▶ [Activity]: In the Campylobacter coli text below, list every rank under "Scientific classification" from Domain through Species, each with the name given for it.

▶ [Source extract]:
◇ ◇ ◇ ◇ ◇ ◇ ◇
Campylobacter coli

Scientific classification
- Domain: Bacteria
- Kingdom: Pseudomonadati
- Phylum: Campylobacterota
- Class: "Campylobacteria"
- Order: Campylobacterales
- Family: Campylobacteraceae
- Genus: Campylobacter
- Species: C. coli
- Binomial name: Campylobacter coli (Doyle, 1948) Véron and Chatelain, 1973

= Campylobacter coli =

- Genus: Campylobacter
- Species: coli
- Authority: (Doyle, 1948) Véron and Chatelain, 1973

Species of bacterium

Campylobacter coli is a Gram-negative, microaerophilic, non-endospore-forming, S-shaped bacterial species within the genus Campylobacter. In humans, C. coli can cause campylobacteriosis, a diarrhoeal disease which is the most frequently reported foodborne illness in the European Union. C. coli grows slowly with an optimum temperature of 42 °C. When exposed to air for long periods, they become spherical or coccoid shaped.

== History ==
In 1886, Theodor Escherich established that spiral form bacteria were noted in the stool specimen and large intestinal mucus of neonates (an infant less than 4 weeks), and kittens. However, despite the widespread presence of these bacteria, Campylobacter was not implicated in human diarrhea until 1957. Later, in 1973, it was formally proposed as a novel genus.

=== Pathogenicity and transmission ===
Campylobacter coli are thought to be mainly transmitted to humans via handling and eating raw or undercooked meat or other contaminated food products, but due to their broad natural reservoir, they can also be transmitted via soil and water. Other known sources of Campylobacter infections include food products, such as unpasteurised milk and contaminated fresh produce. The infectious dose of Campylobacter ranges between 1000 and 10,000, but even 500–800 colony forming units (CFU) has also been reported to cause disease. The bacteria can also be transmitted to humans via direct contact with infected animals. Usually the incubation time after ingestion ranges between 24 and 72 hours, but incubation times up to a week have been reported. The adhesion to eukaryotic cells is mediated by several proteins, including the Campylobacter adhesion to fibronectin protein (CadF), which binds specifically to fibronectin in the cell membrane.
◇ ◇ ◇ ◇ ◇ ◇ ◇
▶ [Extracted data entries]:

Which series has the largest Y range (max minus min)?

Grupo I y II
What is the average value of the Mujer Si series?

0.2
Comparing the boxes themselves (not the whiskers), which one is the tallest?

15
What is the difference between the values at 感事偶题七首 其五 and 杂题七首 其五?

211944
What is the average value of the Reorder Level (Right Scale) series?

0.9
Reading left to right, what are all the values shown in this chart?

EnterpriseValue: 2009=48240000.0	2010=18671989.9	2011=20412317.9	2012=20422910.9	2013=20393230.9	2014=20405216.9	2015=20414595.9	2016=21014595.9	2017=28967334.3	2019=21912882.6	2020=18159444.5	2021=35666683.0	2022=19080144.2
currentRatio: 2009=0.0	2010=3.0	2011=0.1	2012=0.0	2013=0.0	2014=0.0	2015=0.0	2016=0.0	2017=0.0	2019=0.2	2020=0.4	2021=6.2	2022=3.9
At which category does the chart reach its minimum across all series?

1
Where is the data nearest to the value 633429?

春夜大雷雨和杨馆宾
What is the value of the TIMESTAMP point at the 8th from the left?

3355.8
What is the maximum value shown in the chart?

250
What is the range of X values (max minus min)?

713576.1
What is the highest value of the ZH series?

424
◇ ◇ ◇ ◇ ◇ ◇ ◇
▶ [Solved exercise]:
- Domain: Bacteria
- Kingdom: Pseudomonadati
- Phylum: Campylobacterota
- Class: "Campylobacteria"
- Order: Campylobacterales
- Family: Campylobacteraceae
- Genus: Campylobacter
- Species: C. coli